● **What to work on**:
Return the material below in full and exactly.

-------- Extracted records --------

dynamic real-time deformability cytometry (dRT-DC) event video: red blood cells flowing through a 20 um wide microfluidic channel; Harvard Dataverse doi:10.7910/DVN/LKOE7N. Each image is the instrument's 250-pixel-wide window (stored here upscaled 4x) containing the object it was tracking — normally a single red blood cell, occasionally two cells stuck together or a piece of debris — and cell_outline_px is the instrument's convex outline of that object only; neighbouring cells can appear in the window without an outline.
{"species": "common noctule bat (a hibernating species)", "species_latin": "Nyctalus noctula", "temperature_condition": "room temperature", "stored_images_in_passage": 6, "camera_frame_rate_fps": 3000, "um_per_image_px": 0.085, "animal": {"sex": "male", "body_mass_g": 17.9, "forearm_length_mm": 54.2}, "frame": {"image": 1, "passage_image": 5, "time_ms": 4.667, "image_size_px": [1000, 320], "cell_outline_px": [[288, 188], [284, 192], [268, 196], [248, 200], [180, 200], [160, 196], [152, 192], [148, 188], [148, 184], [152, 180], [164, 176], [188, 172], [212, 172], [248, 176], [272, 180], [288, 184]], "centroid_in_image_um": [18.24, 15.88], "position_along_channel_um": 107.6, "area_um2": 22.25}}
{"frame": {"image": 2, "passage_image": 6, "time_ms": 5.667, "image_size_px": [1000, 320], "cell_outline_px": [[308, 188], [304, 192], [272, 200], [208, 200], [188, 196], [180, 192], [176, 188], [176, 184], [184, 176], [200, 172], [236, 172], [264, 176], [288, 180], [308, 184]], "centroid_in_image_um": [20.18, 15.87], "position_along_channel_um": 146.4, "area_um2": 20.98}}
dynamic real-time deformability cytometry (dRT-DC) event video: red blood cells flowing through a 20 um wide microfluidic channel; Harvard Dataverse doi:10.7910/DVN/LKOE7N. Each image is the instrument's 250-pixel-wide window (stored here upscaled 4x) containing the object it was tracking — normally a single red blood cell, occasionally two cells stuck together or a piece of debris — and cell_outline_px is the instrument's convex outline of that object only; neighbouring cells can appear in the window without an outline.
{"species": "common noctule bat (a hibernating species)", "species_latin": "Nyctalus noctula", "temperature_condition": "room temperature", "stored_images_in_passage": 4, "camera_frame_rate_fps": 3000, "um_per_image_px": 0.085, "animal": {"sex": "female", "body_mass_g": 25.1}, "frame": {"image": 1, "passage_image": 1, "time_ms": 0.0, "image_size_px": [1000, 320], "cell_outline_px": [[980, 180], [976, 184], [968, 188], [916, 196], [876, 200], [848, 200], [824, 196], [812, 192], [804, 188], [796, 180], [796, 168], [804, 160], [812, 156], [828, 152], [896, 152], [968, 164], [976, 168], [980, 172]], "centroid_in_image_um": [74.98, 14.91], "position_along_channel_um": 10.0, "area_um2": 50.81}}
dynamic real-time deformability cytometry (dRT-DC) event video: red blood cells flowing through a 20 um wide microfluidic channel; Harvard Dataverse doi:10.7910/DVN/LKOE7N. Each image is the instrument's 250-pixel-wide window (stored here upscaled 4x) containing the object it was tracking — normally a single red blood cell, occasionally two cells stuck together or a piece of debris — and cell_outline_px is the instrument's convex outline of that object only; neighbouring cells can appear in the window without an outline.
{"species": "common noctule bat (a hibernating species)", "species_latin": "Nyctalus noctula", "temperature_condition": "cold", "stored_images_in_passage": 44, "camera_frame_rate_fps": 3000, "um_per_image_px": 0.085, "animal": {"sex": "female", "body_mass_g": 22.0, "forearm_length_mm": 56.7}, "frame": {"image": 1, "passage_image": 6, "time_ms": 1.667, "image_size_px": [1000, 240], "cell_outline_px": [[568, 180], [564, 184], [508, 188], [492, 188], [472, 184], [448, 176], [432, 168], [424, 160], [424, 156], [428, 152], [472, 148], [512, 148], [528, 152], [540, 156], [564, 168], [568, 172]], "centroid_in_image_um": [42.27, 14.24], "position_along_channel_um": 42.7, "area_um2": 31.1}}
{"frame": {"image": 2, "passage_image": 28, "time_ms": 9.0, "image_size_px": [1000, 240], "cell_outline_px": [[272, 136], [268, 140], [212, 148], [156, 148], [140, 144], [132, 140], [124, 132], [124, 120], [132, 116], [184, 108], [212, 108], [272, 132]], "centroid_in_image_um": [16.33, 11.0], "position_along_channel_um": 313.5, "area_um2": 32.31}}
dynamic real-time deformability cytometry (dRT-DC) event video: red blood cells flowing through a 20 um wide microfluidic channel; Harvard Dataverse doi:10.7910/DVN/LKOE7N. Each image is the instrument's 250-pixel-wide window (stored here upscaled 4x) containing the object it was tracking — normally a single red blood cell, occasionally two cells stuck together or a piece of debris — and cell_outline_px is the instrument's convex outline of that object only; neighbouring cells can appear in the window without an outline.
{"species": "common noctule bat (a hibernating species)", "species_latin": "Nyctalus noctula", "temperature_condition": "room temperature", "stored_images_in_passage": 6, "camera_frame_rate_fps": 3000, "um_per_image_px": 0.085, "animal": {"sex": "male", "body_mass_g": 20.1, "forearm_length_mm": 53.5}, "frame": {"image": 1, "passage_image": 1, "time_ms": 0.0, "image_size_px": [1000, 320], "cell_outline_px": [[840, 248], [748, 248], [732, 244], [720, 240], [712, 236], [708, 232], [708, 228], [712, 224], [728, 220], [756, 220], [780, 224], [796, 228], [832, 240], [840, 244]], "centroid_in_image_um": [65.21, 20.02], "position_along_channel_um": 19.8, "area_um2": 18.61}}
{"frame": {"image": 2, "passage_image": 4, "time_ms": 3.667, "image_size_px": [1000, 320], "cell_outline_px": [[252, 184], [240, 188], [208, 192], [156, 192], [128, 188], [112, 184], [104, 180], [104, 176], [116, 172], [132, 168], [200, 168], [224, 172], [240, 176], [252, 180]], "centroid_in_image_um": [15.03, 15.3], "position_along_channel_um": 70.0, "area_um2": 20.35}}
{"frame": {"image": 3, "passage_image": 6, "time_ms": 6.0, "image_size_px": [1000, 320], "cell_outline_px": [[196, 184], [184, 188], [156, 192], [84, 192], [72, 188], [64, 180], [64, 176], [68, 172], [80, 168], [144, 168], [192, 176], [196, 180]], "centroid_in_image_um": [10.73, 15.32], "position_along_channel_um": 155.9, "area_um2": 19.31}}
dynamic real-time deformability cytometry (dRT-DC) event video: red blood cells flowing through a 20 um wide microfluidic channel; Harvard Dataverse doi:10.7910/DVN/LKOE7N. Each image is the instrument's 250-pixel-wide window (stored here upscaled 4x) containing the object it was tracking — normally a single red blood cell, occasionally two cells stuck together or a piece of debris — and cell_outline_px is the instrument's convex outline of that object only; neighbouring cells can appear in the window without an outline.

--------

● **Written response**:
dynamic real-time deformability cytometry (dRT-DC) event video: red blood cells flowing through a 20 um wide microfluidic channel; Harvard Dataverse doi:10.7910/DVN/LKOE7N. Each image is the instrument's 250-pixel-wide window (stored here upscaled 4x) containing the object it was tracking — normally a single red blood cell, occasionally two cells stuck together or a piece of debris — and cell_outline_px is the instrument's convex outline of that object only; neighbouring cells can appear in the window without an outline.
{"species": "common noctule bat (a hibernating species)", "species_latin": "Nyctalus noctula", "temperature_condition": "room temperature", "stored_images_in_passage": 6, "camera_frame_rate_fps": 3000, "um_per_image_px": 0.085, "animal": {"sex": "male", "body_mass_g": 17.9, "forearm_length_mm": 54.2}, "frame": {"image": 1, "passage_image": 5, "time_ms": 4.667, "image_size_px": [1000, 320], "cell_outline_px": [[288, 188], [284, 192], [268, 196], [248, 200], [180, 200], [160, 196], [152, 192], [148, 188], [148, 184], [152, 180], [164, 176], [188, 172], [212, 172], [248, 176], [272, 180], [288, 184]], "centroid_in_image_um": [18.24, 15.88], "position_along_channel_um": 107.6, "area_um2": 22.25}}
{"frame": {"image": 2, "passage_image": 6, "time_ms": 5.667, "image_size_px": [1000, 320], "cell_outline_px": [[308, 188], [304, 192], [272, 200], [208, 200], [188, 196], [180, 192], [176, 188], [176, 184], [184, 176], [200, 172], [236, 172], [264, 176], [288, 180], [308, 184]], "centroid_in_image_um": [20.18, 15.87], "position_along_channel_um": 146.4, "area_um2": 20.98}}
dynamic real-time deformability cytometry (dRT-DC) event video: red blood cells flowing through a 20 um wide microfluidic channel; Harvard Dataverse doi:10.7910/DVN/LKOE7N. Each image is the instrument's 250-pixel-wide window (stored here upscaled 4x) containing the object it was tracking — normally a single red blood cell, occasionally two cells stuck together or a piece of debris — and cell_outline_px is the instrument's convex outline of that object only; neighbouring cells can appear in the window without an outline.
{"species": "common noctule bat (a hibernating species)", "species_latin": "Nyctalus noctula", "temperature_condition": "room temperature", "stored_images_in_passage": 4, "camera_frame_rate_fps": 3000, "um_per_image_px": 0.085, "animal": {"sex": "female", "body_mass_g": 25.1}, "frame": {"image": 1, "passage_image": 1, "time_ms": 0.0, "image_size_px": [1000, 320], "cell_outline_px": [[980, 180], [976, 184], [968, 188], [916, 196], [876, 200], [848, 200], [824, 196], [812, 192], [804, 188], [796, 180], [796, 168], [804, 160], [812, 156], [828, 152], [896, 152], [968, 164], [976, 168], [980, 172]], "centroid_in_image_um": [74.98, 14.91], "position_along_channel_um": 10.0, "area_um2": 50.81}}
dynamic real-time deformability cytometry (dRT-DC) event video: red blood cells flowing through a 20 um wide microfluidic channel; Harvard Dataverse doi:10.7910/DVN/LKOE7N. Each image is the instrument's 250-pixel-wide window (stored here upscaled 4x) containing the object it was tracking — normally a single red blood cell, occasionally two cells stuck together or a piece of debris — and cell_outline_px is the instrument's convex outline of that object only; neighbouring cells can appear in the window without an outline.
{"species": "common noctule bat (a hibernating species)", "species_latin": "Nyctalus noctula", "temperature_condition": "cold", "stored_images_in_passage": 44, "camera_frame_rate_fps": 3000, "um_per_image_px": 0.085, "animal": {"sex": "female", "body_mass_g": 22.0, "forearm_length_mm": 56.7}, "frame": {"image": 1, "passage_image": 6, "time_ms": 1.667, "image_size_px": [1000, 240], "cell_outline_px": [[568, 180], [564, 184], [508, 188], [492, 188], [472, 184], [448, 176], [432, 168], [424, 160], [424, 156], [428, 152], [472, 148], [512, 148], [528, 152], [540, 156], [564, 168], [568, 172]], "centroid_in_image_um": [42.27, 14.24], "position_along_channel_um": 42.7, "area_um2": 31.1}}
{"frame": {"image": 2, "passage_image": 28, "time_ms": 9.0, "image_size_px": [1000, 240], "cell_outline_px": [[272, 136], [268, 140], [212, 148], [156, 148], [140, 144], [132, 140], [124, 132], [124, 120], [132, 116], [184, 108], [212, 108], [272, 132]], "centroid_in_image_um": [16.33, 11.0], "position_along_channel_um": 313.5, "area_um2": 32.31}}
dynamic real-time deformability cytometry (dRT-DC) event video: red blood cells flowing through a 20 um wide microfluidic channel; Harvard Dataverse doi:10.7910/DVN/LKOE7N. Each image is the instrument's 250-pixel-wide window (stored here upscaled 4x) containing the object it was tracking — normally a single red blood cell, occasionally two cells stuck together or a piece of debris — and cell_outline_px is the instrument's convex outline of that object only; neighbouring cells can appear in the window without an outline.
{"species": "common noctule bat (a hibernating species)", "species_latin": "Nyctalus noctula", "temperature_condition": "room temperature", "stored_images_in_passage": 6, "camera_frame_rate_fps": 3000, "um_per_image_px": 0.085, "animal": {"sex": "male", "body_mass_g": 20.1, "forearm_length_mm": 53.5}, "frame": {"image": 1, "passage_image": 1, "time_ms": 0.0, "image_size_px": [1000, 320], "cell_outline_px": [[840, 248], [748, 248], [732, 244], [720, 240], [712, 236], [708, 232], [708, 228], [712, 224], [728, 220], [756, 220], [780, 224], [796, 228], [832, 240], [840, 244]], "centroid_in_image_um": [65.21, 20.02], "position_along_channel_um": 19.8, "area_um2": 18.61}}
{"frame": {"image": 2, "passage_image": 4, "time_ms": 3.667, "image_size_px": [1000, 320], "cell_outline_px": [[252, 184], [240, 188], [208, 192], [156, 192], [128, 188], [112, 184], [104, 180], [104, 176], [116, 172], [132, 168], [200, 168], [224, 172], [240, 176], [252, 180]], "centroid_in_image_um": [15.03, 15.3], "position_along_channel_um": 70.0, "area_um2": 20.35}}
{"frame": {"image": 3, "passage_image": 6, "time_ms": 6.0, "image_size_px": [1000, 320], "cell_outline_px": [[196, 184], [184, 188], [156, 192], [84, 192], [72, 188], [64, 180], [64, 176], [68, 172], [80, 168], [144, 168], [192, 176], [196, 180]], "centroid_in_image_um": [10.73, 15.32], "position_along_channel_um": 155.9, "area_um2": 19.31}}
dynamic real-time deformability cytometry (dRT-DC) event video: red blood cells flowing through a 20 um wide microfluidic channel; Harvard Dataverse doi:10.7910/DVN/LKOE7N. Each image is the instrument's 250-pixel-wide window (stored here upscaled 4x) containing the object it was tracking — normally a single red blood cell, occasionally two cells stuck together or a piece of debris — and cell_outline_px is the instrument's convex outline of that object only; neighbouring cells can appear in the window without an outline.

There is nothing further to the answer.